[Collected data]
━━━━━━

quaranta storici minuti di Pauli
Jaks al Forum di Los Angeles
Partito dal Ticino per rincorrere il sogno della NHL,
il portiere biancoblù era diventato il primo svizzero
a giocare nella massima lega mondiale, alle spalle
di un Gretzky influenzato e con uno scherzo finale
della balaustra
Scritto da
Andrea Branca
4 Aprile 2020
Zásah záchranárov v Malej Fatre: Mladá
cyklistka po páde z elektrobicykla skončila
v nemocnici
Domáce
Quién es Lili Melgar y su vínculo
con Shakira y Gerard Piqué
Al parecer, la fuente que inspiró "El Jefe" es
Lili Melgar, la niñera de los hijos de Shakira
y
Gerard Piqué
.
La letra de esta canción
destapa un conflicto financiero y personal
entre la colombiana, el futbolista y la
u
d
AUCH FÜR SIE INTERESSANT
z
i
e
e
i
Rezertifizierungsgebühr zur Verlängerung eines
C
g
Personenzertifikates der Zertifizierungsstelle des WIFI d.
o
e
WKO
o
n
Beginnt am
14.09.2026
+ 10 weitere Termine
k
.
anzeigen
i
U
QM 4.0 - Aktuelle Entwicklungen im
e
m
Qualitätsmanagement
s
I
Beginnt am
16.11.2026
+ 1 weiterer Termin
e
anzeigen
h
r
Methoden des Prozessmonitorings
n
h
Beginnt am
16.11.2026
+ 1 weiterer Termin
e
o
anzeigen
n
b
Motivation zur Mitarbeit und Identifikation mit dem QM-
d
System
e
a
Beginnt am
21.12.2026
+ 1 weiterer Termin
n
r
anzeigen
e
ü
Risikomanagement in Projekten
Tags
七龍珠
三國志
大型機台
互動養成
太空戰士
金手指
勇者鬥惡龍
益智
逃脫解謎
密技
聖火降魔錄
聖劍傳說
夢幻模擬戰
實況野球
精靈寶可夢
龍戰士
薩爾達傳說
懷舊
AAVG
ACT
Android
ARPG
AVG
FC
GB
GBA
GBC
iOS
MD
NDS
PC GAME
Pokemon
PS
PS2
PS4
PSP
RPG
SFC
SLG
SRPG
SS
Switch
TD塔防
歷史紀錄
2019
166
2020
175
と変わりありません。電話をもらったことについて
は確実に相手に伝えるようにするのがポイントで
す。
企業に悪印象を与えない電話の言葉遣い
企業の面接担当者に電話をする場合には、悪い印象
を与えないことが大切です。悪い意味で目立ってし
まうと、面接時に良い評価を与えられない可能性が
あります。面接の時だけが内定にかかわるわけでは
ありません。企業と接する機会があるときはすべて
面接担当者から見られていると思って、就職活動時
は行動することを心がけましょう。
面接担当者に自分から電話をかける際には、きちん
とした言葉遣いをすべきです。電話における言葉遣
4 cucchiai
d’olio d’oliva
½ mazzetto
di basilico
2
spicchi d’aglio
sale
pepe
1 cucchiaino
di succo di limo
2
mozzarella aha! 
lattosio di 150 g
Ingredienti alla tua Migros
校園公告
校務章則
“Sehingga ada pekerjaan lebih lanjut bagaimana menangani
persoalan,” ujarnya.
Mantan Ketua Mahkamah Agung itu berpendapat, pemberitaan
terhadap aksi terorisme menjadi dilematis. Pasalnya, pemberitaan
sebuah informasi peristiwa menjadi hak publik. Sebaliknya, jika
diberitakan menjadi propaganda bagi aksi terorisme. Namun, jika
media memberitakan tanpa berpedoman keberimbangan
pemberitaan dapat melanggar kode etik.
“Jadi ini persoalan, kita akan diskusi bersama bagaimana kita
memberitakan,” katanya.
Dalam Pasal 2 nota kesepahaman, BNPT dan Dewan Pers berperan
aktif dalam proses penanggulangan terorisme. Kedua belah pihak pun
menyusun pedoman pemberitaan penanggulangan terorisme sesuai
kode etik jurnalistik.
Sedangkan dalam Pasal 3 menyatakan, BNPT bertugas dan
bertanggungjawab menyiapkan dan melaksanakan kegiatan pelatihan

━━━━━━

▶ **Your goal**
Could you lay out every line of the data above as a JSON list of strings, one string per line, leaving out any blank lines?

▶ **Answer to this problem**
[
  "quaranta storici minuti di Pauli",
  "Jaks al Forum di Los Angeles",
  "Partito dal Ticino per rincorrere il sogno della NHL,",
  "il portiere biancoblù era diventato il primo svizzero",
  "a giocare nella massima lega mondiale, alle spalle",
  "di un Gretzky influenzato e con uno scherzo finale",
  "della balaustra",
  "Scritto da",
  "Andrea Branca",
  "4 Aprile 2020",
  "Zásah záchranárov v Malej Fatre: Mladá",
  "cyklistka po páde z elektrobicykla skončila",
  "v nemocnici",
  "Domáce",
  "Quién es Lili Melgar y su vínculo",
  "con Shakira y Gerard Piqué",
  "Al parecer, la fuente que inspiró \"El Jefe\" es",
  "Lili Melgar, la niñera de los hijos de Shakira",
  "y",
  "Gerard Piqué",
  ".",
  "La letra de esta canción",
  "destapa un conflicto financiero y personal",
  "entre la colombiana, el futbolista y la",
  "u",
  "d",
  "AUCH FÜR SIE INTERESSANT",
  "z",
  "i",
  "e",
  "e",
  "i",
  "Rezertifizierungsgebühr zur Verlängerung eines",
  "C",
  "g",
  "Personenzertifikates der Zertifizierungsstelle des WIFI d.",
  "o",
  "e",
  "WKO",
  "o",
  "n",
  "Beginnt am",
  "14.09.2026",
  "+ 10 weitere Termine",
  "k",
  ".",
  "anzeigen",
  "i",
  "U",
  "QM 4.0 - Aktuelle Entwicklungen im",
  "e",
  "m",
  "Qualitätsmanagement",
  "s",
  "I",
  "Beginnt am",
  "16.11.2026",
  "+ 1 weiterer Termin",
  "e",
  "anzeigen",
  "h",
  "r",
  "Methoden des Prozessmonitorings",
  "n",
  "h",
  "Beginnt am",
  "16.11.2026",
  "+ 1 weiterer Termin",
  "e",
  "o",
  "anzeigen",
  "n",
  "b",
  "Motivation zur Mitarbeit und Identifikation mit dem QM-",
  "d",
  "System",
  "e",
  "a",
  "Beginnt am",
  "21.12.2026",
  "+ 1 weiterer Termin",
  "n",
  "r",
  "anzeigen",
  "e",
  "ü",
  "Risikomanagement in Projekten",
  "Tags",
  "七龍珠",
  "三國志",
  "大型機台",
  "互動養成",
  "太空戰士",
  "金手指",
  "勇者鬥惡龍",
  "益智",
  "逃脫解謎",
  "密技",
  "聖火降魔錄",
  "聖劍傳說",
  "夢幻模擬戰",
  "實況野球",
  "精靈寶可夢",
  "龍戰士",
  "薩爾達傳說",
  "懷舊",
  "AAVG",
  "ACT",
  "Android",
  "ARPG",
  "AVG",
  "FC",
  "GB",
  "GBA",
  "GBC",
  "iOS",
  "MD",
  "NDS",
  "PC GAME",
  "Pokemon",
  "PS",
  "PS2",
  "PS4",
  "PSP",
  "RPG",
  "SFC",
  "SLG",
  "SRPG",
  "SS",
  "Switch",
  "TD塔防",
  "歷史紀錄",
  "2019",
  "166",
  "2020",
  "175",
  "と変わりありません。電話をもらったことについて",
  "は確実に相手に伝えるようにするのがポイントで",
  "す。",
  "企業に悪印象を与えない電話の言葉遣い",
  "企業の面接担当者に電話をする場合には、悪い印象",
  "を与えないことが大切です。悪い意味で目立ってし",
  "まうと、面接時に良い評価を与えられない可能性が",
  "あります。面接の時だけが内定にかかわるわけでは",
  "ありません。企業と接する機会があるときはすべて",
  "面接担当者から見られていると思って、就職活動時",
  "は行動することを心がけましょう。",
  "面接担当者に自分から電話をかける際には、きちん",
  "とした言葉遣いをすべきです。電話における言葉遣",
  "4 cucchiai",
  "d’olio d’oliva",
  "½ mazzetto",
  "di basilico",
  "2",
  "spicchi d’aglio",
  "sale",
  "pepe",
  "1 cucchiaino",
  "di succo di limo",
  "2",
  "mozzarella aha! ",
  "lattosio di 150 g",
  "Ingredienti alla tua Migros",
  "校園公告",
  "校務章則",
  "“Sehingga ada pekerjaan lebih lanjut bagaimana menangani",
  "persoalan,” ujarnya.",
  "Mantan Ketua Mahkamah Agung itu berpendapat, pemberitaan",
  "terhadap aksi terorisme menjadi dilematis. Pasalnya, pemberitaan",
  "sebuah informasi peristiwa menjadi hak publik. Sebaliknya, jika",
  "diberitakan menjadi propaganda bagi aksi terorisme. Namun, jika",
  "media memberitakan tanpa berpedoman keberimbangan",
  "pemberitaan dapat melanggar kode etik.",
  "“Jadi ini persoalan, kita akan diskusi bersama bagaimana kita",
  "memberitakan,” katanya.",
  "Dalam Pasal 2 nota kesepahaman, BNPT dan Dewan Pers berperan",
  "aktif dalam proses penanggulangan terorisme. Kedua belah pihak pun",
  "menyusun pedoman pemberitaan penanggulangan terorisme sesuai",
  "kode etik jurnalistik.",
  "Sedangkan dalam Pasal 3 menyatakan, BNPT bertugas dan",
  "bertanggungjawab menyiapkan dan melaksanakan kegiatan pelatihan"
]